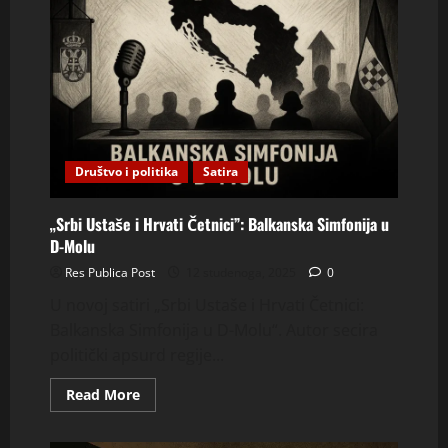
Društvo i politika
Satira
„Srbi Ustaše i Hrvati Četnici”: Balkanska Simfonija u
D-Molu
Res Publica Post
12 studenoga, 2025
0
U novoj satiri „Srbi Ustaše i Hrvati Četnici:
Balkanska Simfonija u D-Molu“. Autor secira
politički apsurd regije...
Read
Read More
more
about
„Srbi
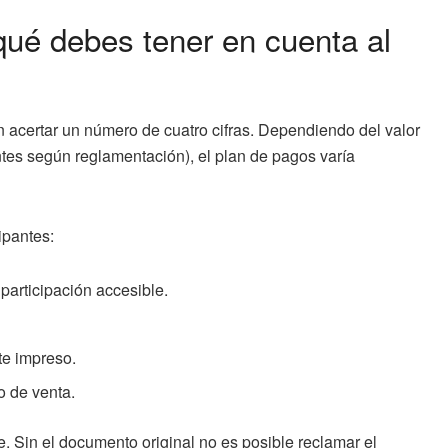
ué debes tener en cuenta al
 acertar un número de cuatro cifras. Dependiendo del valor
antes según reglamentación), el plan de pagos varía
ipantes:
participación accesible.
te impreso.
o de venta.
. Sin el documento original no es posible reclamar el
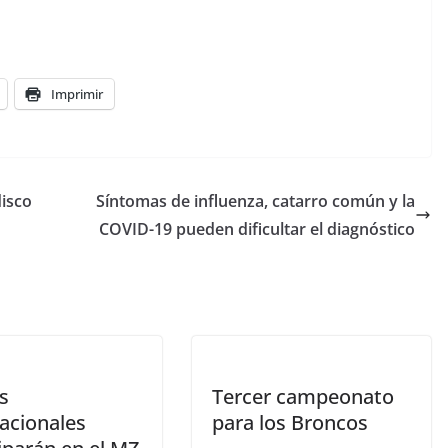
Imprimir
disco
Síntomas de influenza, catarro común y la
COVID-19 pueden dificultar el diagnóstico
s
Tercer campeonato
nacionales
para los Broncos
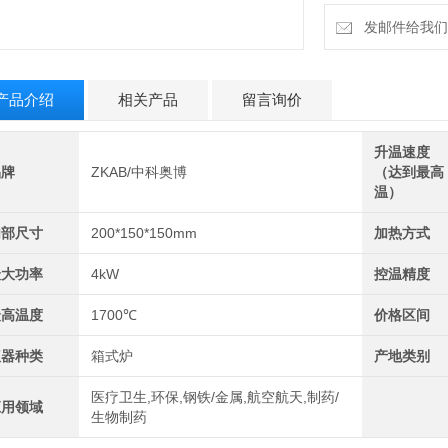
l 分析化学行业：
发邮件给我们：b
用来进行石油分析
产品介绍
相关产品
留言询价
升温速度
品牌
ZKAB/中科奥博
（达到最高
温）
内部尺寸
200*150*150mm
加热方式
最大功率
4kW
控温精度
最高温度
1700℃
价格区间
仪器种类
箱式炉
产地类别
医疗卫生,环保,钢铁/金属,航空航天,制药/
应用领域
生物制药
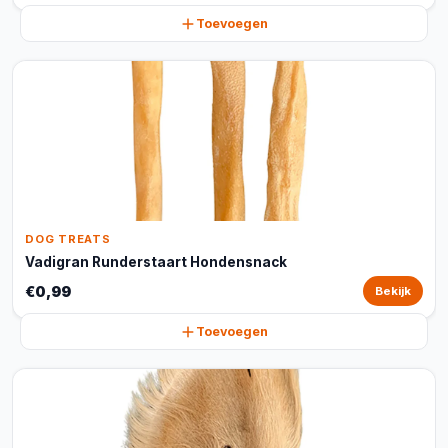
Toevoegen
DOG TREATS
Vadigran Runderstaart Hondensnack
€0,99
Bekijk
Toevoegen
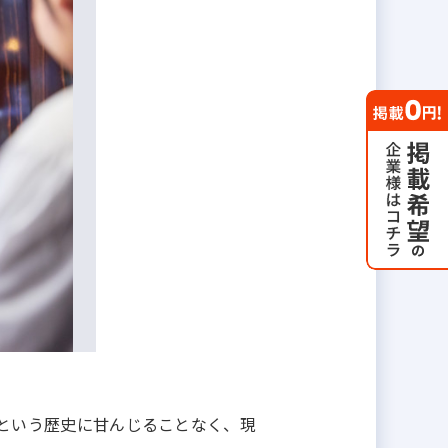
年という歴史に甘んじることなく、現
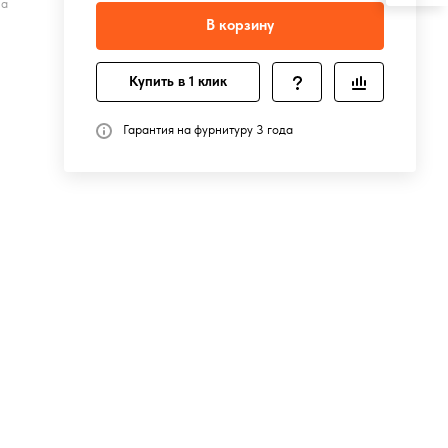
на
В корзину
Купить в 1 клик
Гарантия на фурнитуру 3 года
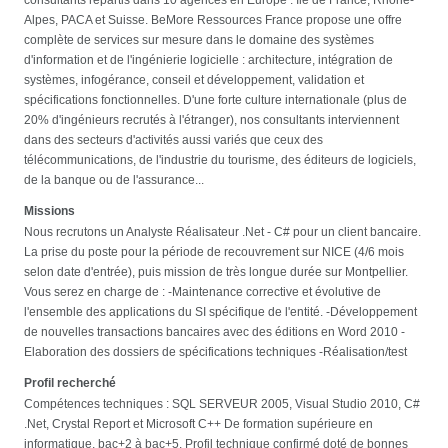
Alpes, PACA et Suisse. BeMore Ressources France propose une offre
complète de services sur mesure dans le domaine des systèmes
d'information et de l'ingénierie logicielle : architecture, intégration de
systèmes, infogérance, conseil et développement, validation et
spécifications fonctionnelles. D'une forte culture internationale (plus de
20% d'ingénieurs recrutés à l'étranger), nos consultants interviennent
dans des secteurs d'activités aussi variés que ceux des
télécommunications, de l'industrie du tourisme, des éditeurs de logiciels,
de la banque ou de l'assurance...
Missions
Nous recrutons un Analyste Réalisateur .Net - C# pour un client bancaire.
La prise du poste pour la période de recouvrement sur NICE (4/6 mois
selon date d'entrée), puis mission de très longue durée sur Montpellier.
Vous serez en charge de : -Maintenance corrective et évolutive de
l'ensemble des applications du SI spécifique de l'entité. -Développement
de nouvelles transactions bancaires avec des éditions en Word 2010 -
Elaboration des dossiers de spécifications techniques -Réalisation/test
Profil recherché
Compétences techniques : SQL SERVEUR 2005, Visual Studio 2010, C#
.Net, Crystal Report et Microsoft C++ De formation supérieure en
informatique, bac+2 à bac+5. Profil technique confirmé doté de bonnes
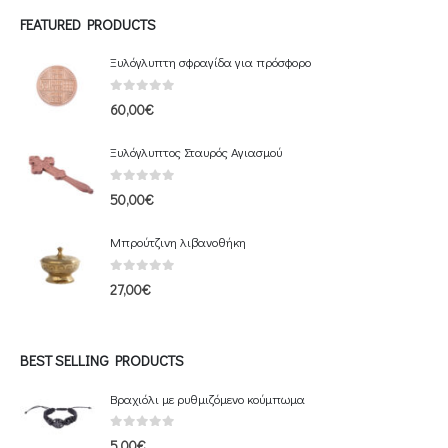
FEATURED PRODUCTS
Ξυλόγλυπτη σφραγίδα για πρόσφορο
0
out of 5
60,00
€
Ξυλόγλυπτος Σταυρός Αγιασμού
0
out of 5
50,00
€
Μπρούτζινη λιβανοθήκη
0
out of 5
27,00
€
BEST SELLING PRODUCTS
Βραχιόλι με ρυθμιζόμενο κούμπωμα
0
out of 5
5,00
€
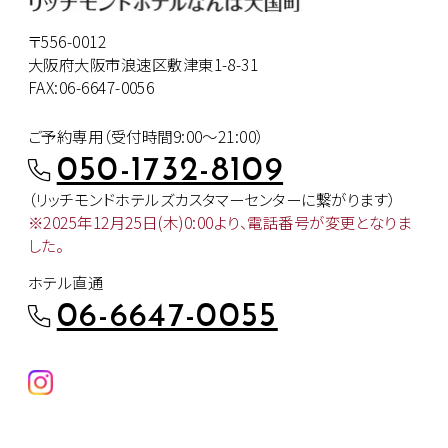
〒556-0012
大阪府大阪市浪速区敷津東1-8-31
FAX:06-6647-0056
ご予約専用（受付時間9:00～21:00）
050-1732-8109
（リッチモンドホテルズカスタマー
センターに繋がります）
※2025年12月25日(木)0:00より、
電話番号が変更となりま
した。
ホテル直通
06-6647-0055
· · · · ·
◆ Your objective: Copy out, word for word, the text under each of the ten entries above, omitting the pictures.

◆ Response below:
Društvo i politika
Satira
„Srbi Ustaše i Hrvati Četnici”: Balkanska Simfonija u
D-Molu
Res Publica Post
12 studenoga, 2025
0
U novoj satiri „Srbi Ustaše i Hrvati Četnici:
Balkanska Simfonija u D-Molu“. Autor secira
politički apsurd regije...
Read
Read More
more
about
„Srbi
ué debes tener en cuenta al
 acertar un número de cuatro cifras. Dependiendo del valor
antes según reglamentación), el plan de pagos varía
ipantes:
participación accesible.
te impreso.
o de venta.
. Sin el documento original no es posible reclamar el
Imprimir
disco
Síntomas de influenza, catarro común y la
COVID-19 pueden dificultar el diagnóstico
s
Tercer campeonato
nacionales
para los Broncos
l 分析化学行业：
发邮件给我们：b
用来进行石油分析
产品介绍
相关产品
留言询价
升温速度
品牌
ZKAB/中科奥博
（达到最高
温）
内部尺寸
200*150*150mm
加热方式
最大功率
4kW
控温精度
最高温度
1700℃
价格区间
仪器种类
箱式炉
产地类别
医疗卫生,环保,钢铁/金属,航空航天,制药/
应用领域
生物制药
Toevoegen
DOG TREATS
Vadigran Runderstaart Hondensnack
€0,99
Bekijk
Toevoegen
年という歴史に甘んじることなく、現
на
В корзину
Купить в 1 клик
Гарантия на фурнитуру 3 года
Alpes, PACA et Suisse. BeMore Ressources France propose une offre
complète de services sur mesure dans le domaine des systèmes
d'information et de l'ingénierie logicielle : architecture, intégration de
systèmes, infogérance, conseil et développement, validation et
spécifications fonctionnelles. D'une forte culture internationale (plus de
20% d'ingénieurs recrutés à l'étranger), nos consultants interviennent
dans des secteurs d'activités aussi variés que ceux des
télécommunications, de l'industrie du tourisme, des éditeurs de logiciels,
de la banque ou de l'assurance...
Missions
Nous recrutons un Analyste Réalisateur .Net - C# pour un client bancaire.
La prise du poste pour la période de recouvrement sur NICE (4/6 mois
selon date d'entrée), puis mission de très longue durée sur Montpellier.
Vous serez en charge de : -Maintenance corrective et évolutive de
l'ensemble des applications du SI spécifique de l'entité. -Développement
de nouvelles transactions bancaires avec des éditions en Word 2010 -
Elaboration des dossiers de spécifications techniques -Réalisation/test
Profil recherché
Compétences techniques : SQL SERVEUR 2005, Visual Studio 2010, C#
.Net, Crystal Report et Microsoft C++ De formation supérieure en
informatique, bac+2 à bac+5. Profil technique confirmé doté de bonnes
FEATURED PRODUCTS
Ξυλόγλυπτη σφραγίδα για πρόσφορο
0
out of 5
60,00
€
Ξυλόγλυπτος Σταυρός Αγιασμού
0
out of 5
50,00
€
Μπρούτζινη λιβανοθήκη
0
out of 5
27,00
€
BEST SELLING PRODUCTS
Βραχιόλι με ρυθμιζόμενο κούμπωμα
0
out of 5
5,00
€
〒556-0012
大阪府大阪市浪速区敷津東1-8-31
FAX:06-6647-0056
ご予約専用（受付時間9:00～21:00）
050-1732-8109
（リッチモンドホテルズカスタマー
センターに繋がります）
※2025年12月25日(木)0:00より、
電話番号が変更となりま
した。
ホテル直通
06-6647-0055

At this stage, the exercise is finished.